TASK OBJECTIVE
Only the lines from the "が出る可能性があります。" line through the last line of the material below belong in the answer, reproduced exactly and with no pictures.

LISTED RECORDS
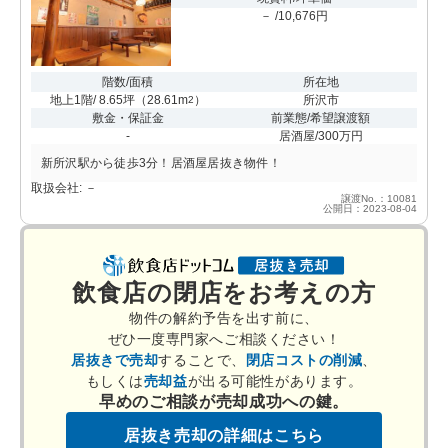
－ /10,676円
階数/面積
所在地
地上1階/ 8.65坪
（
28.61m
）
所沢市
2
敷金・保証金
前業態/希望譲渡額
-
居酒屋/300万円
新所沢駅から徒歩3分！居酒屋居抜き物件！
取扱会社: －
譲渡No.：10081
公開日：2023-08-04
飲食店の閉店をお考えの方
物件の解約予告を出す前に、
ぜひ一度専門家へご相談ください！
居抜きで売却
することで、
閉店コストの削減
、
もしくは
売却益
が出る可能性があります。
早めのご相談が売却成功への鍵。
居抜き売却の詳細はこちら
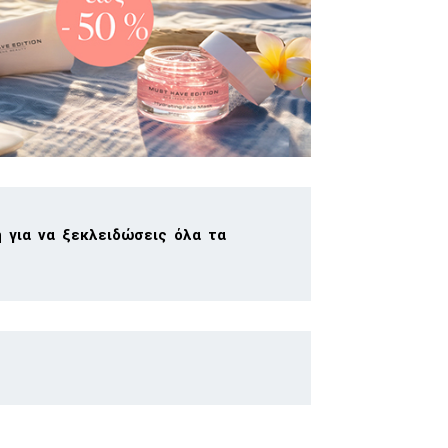
 για να ξεκλειδώσεις όλα τα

EXPECTED OUTPUT
が出る可能性があります。
早めのご相談が売却成功への鍵。
居抜き売却の詳細はこちら
 για να ξεκλειδώσεις όλα τα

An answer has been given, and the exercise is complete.